Arrivée à Quito : premier contact. Les boussoles de la gauche s’affolent facilement ; celles des « chefs d’entreprises » s’avèrent parfois plus fiables. La plupart de ceux que nous rencontrons dans les grandes villes du pays (Guayaquil, Quito, Cuenca, Riobamba) fulminent contre le gouvernement de M. Rafael Correa (élu en 2006), qui « gaspille l’argent pour les piojosos [pouilleux] » et subventionne « les fainéants et les pauvres afin d’obtenir leurs voix ». Allons voir plus loin.
Loin du déchaînement médiatique de l’opposition – un « melting-pot » de droite dure, de gauche « démocratique », de partis sociaux-chrétiens et socialistes, où l’on trouve aussi l’ancien allié « indigéniste » de M. Correa, le Mouvement de l’unité plurinational Pachakutik-Nouveau Pays –, l’incertaine pirogue qui fend les flots tumultueux du fleuve Napo nous ouvre sur d’autres réalités.
Les Indigènes d’Ahuano, ce début d’Amazonie, sont nés avec le fleuve. Pablo, indien quichua, explique : « Avant, nous n’avions qu’une existence folklorisée. » Grâce à la nouvelle Constitution – approuvée en 2008 par 63,93 % des électeurs –, il se sent citoyen « à part entière ». Désormais, l’Equateur reconnaît les droits des communautés indigènes (25 % de la population), leurs langues, leurs cultures (14 nationalités), au même titre que les droits de la nature (chapitre 7 de la Constitution). L’objectif ? Atteindre « une nouvelle forme de coexistence citoyenne, en diversité et en harmonie avec la nature, pour parvenir au “buen vivir” [bien vivre] ou Sumak Kawsay » (préambule de la Constitution).
La construction d’un « Etat interculturel, plurinational » ne va pas sans accrocs. Le président Correa, au pouvoir depuis janvier 2007, est récemment intervenu contre certaines traditions de justice coutumière : la justice indigène « doit être régulée (1) » estime-t-il, rappelant que le droit commun, national, prime pour les délits majeurs. On passe parfois outre : début juillet, la communauté La Cocha (Cotopaxi) rendait elle-même justice. Plusieurs personnes étaient lynchées.
Un conflit ouvert oppose le président à la direction de la Confédération des Nationalités Indigènes d’Equateur (Conaie), dont le président, M. Marlon Santi, dénonce un « Etat dictatorial (2) ». M. Mario Conejo, maire indigène de la ville d’Otavalo depuis 2000, reconnaît que les torts sont partagés : « Je crois en une société interculturelle, et pas dans une société où il y aurait des institutions, un système de santé et d’éducation indigènes séparés. » Or, selon lui, « après l’adoption de la nouvelle Constitution, des revendications extrêmes ont été avancées ».
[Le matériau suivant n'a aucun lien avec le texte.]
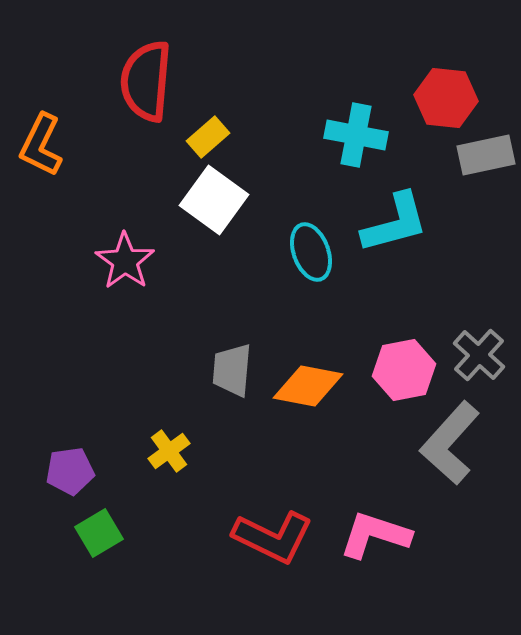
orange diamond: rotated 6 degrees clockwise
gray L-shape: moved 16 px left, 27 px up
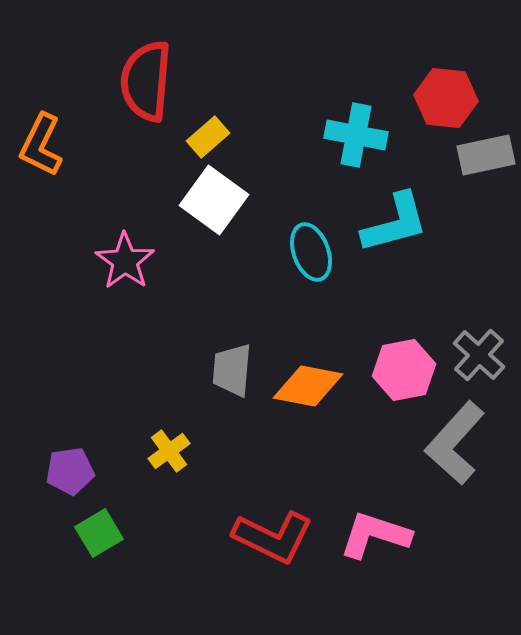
gray L-shape: moved 5 px right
Les effets de la « Révolution citoyenne » du président Correa (six victoires électorales consécutives) s’observent aussi dans le domaine économique, notamment avec la renégociation des contrats sur les hydrocarbures avec les multinationales. M. Juan Pérez, syndicaliste dans le secteur pétrolier explique : « Jadis, 70 % des bénéfices revenaient aux magnats du pétrole, et 30 % à l’Etat. C’est désormais l’inverse. Le gouvernement discute d’égal à égal avec les multinationales, et cherche une relation équilibrée entre la société, l’Etat et le marché ». Si le Parlement n’adopte pas la nouvelle loi réformant la Loi des hydrocarbures et fiscale (renégociation des contrats avec les compagnies pétrolières, pour que toute la production appartienne à l’Etat) (3), elle pourrait être soumise à consultation populaire.
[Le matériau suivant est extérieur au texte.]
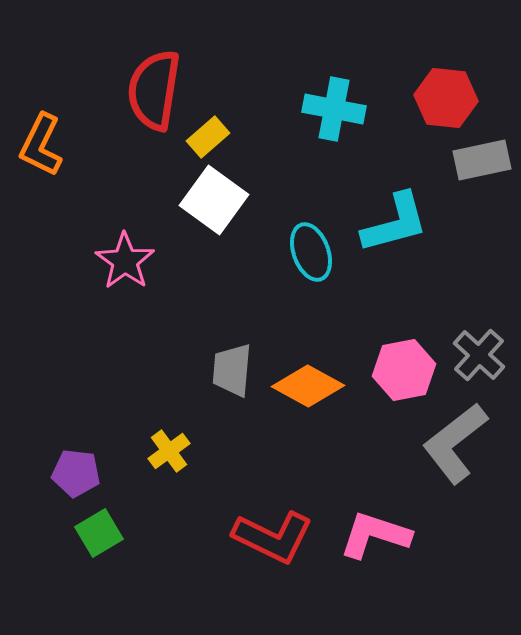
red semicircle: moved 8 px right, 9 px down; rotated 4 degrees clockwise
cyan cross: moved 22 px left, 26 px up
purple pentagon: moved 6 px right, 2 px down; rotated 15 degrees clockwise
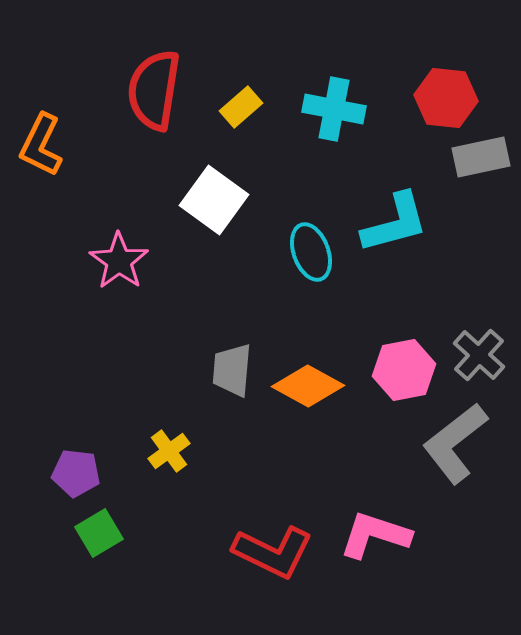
yellow rectangle: moved 33 px right, 30 px up
gray rectangle: moved 1 px left, 3 px up
pink star: moved 6 px left
red L-shape: moved 15 px down
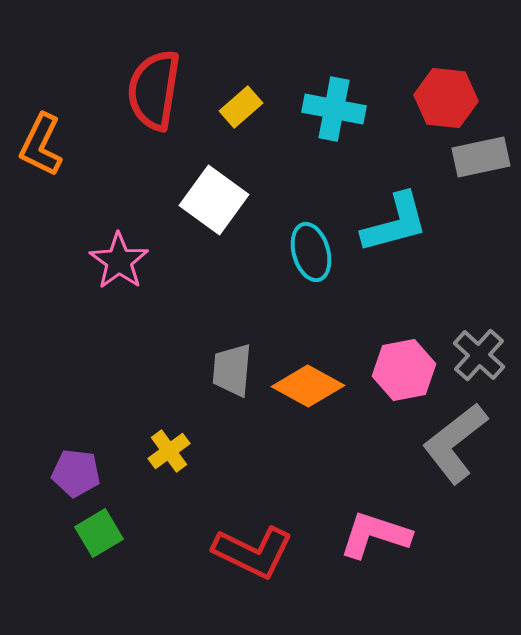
cyan ellipse: rotated 4 degrees clockwise
red L-shape: moved 20 px left
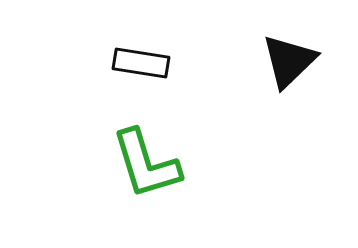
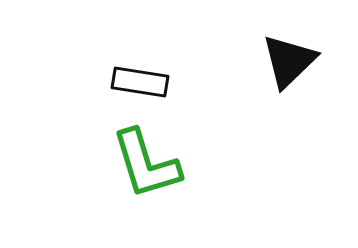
black rectangle: moved 1 px left, 19 px down
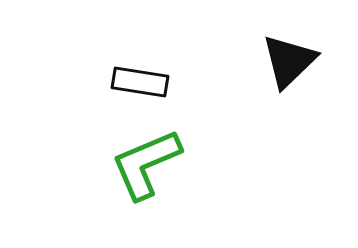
green L-shape: rotated 84 degrees clockwise
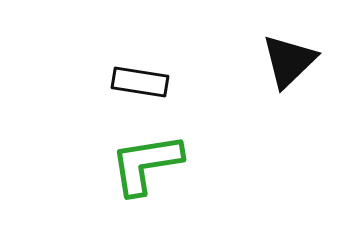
green L-shape: rotated 14 degrees clockwise
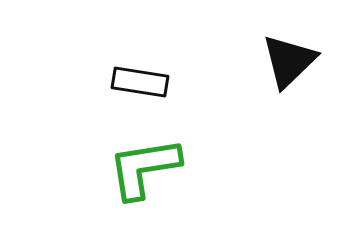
green L-shape: moved 2 px left, 4 px down
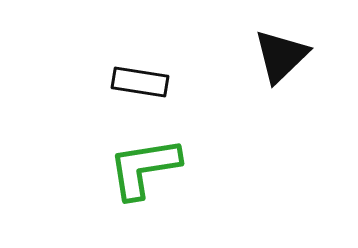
black triangle: moved 8 px left, 5 px up
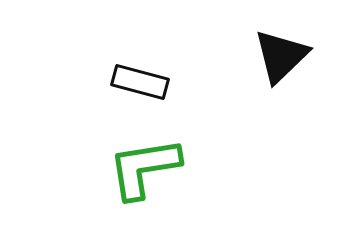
black rectangle: rotated 6 degrees clockwise
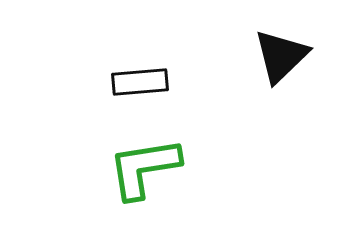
black rectangle: rotated 20 degrees counterclockwise
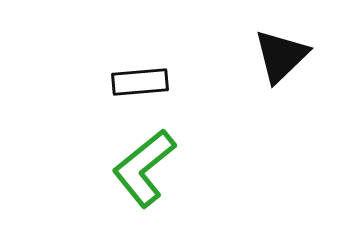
green L-shape: rotated 30 degrees counterclockwise
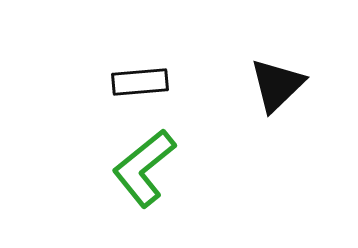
black triangle: moved 4 px left, 29 px down
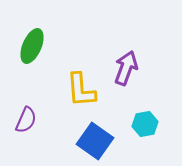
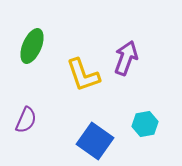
purple arrow: moved 10 px up
yellow L-shape: moved 2 px right, 15 px up; rotated 15 degrees counterclockwise
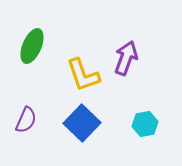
blue square: moved 13 px left, 18 px up; rotated 9 degrees clockwise
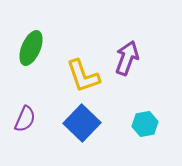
green ellipse: moved 1 px left, 2 px down
purple arrow: moved 1 px right
yellow L-shape: moved 1 px down
purple semicircle: moved 1 px left, 1 px up
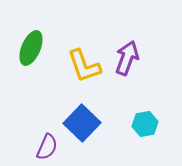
yellow L-shape: moved 1 px right, 10 px up
purple semicircle: moved 22 px right, 28 px down
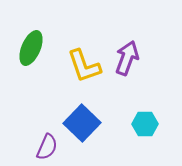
cyan hexagon: rotated 10 degrees clockwise
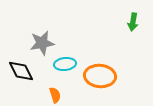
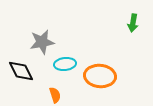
green arrow: moved 1 px down
gray star: moved 1 px up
Des réserves considérables de pétrole (850 millions de barils) ont été découvertes dans le sous-sol du Parc National du Yasuní (Amazonie). Afin d’en préserver la faune et la flore (endémiques), l’Equateur propose de ne pas exploiter ces gisements en échange d’une compensation internationale : « les pays riches doivent payer leur dette écologique », estime le M. Correa (4). Le 3 août 2010, Quito signera avec le Programme des Nations Unies pour le Développement (PNUD) un accord pour commencer à recueillir l’aide des pays qui soutiennent le projet. Toutefois, à part l’Allemagne, qui s’est engagée à hauteur de 50 millions d’euros par an sur treize ans, la « communauté internationale » fait la sourde oreille.
En Equateur – comme dans de nombreux pays d’Amérique latine –, les grands médias sont aux mains du secteur privé et donc… de l’opposition. C’est vrai de la télévision (chaînes 2, 4, 8, 10) et de la presse écrite (El Comercio, El Universo, El Expreso, El Mercurio, La Hora, Hoy sauf El Telégrafo). Pour ces organes de presse, la liberté d’expression n’a jamais été aussi vigoureuse. Ce n’est pas le point de vue de l’administration Correa.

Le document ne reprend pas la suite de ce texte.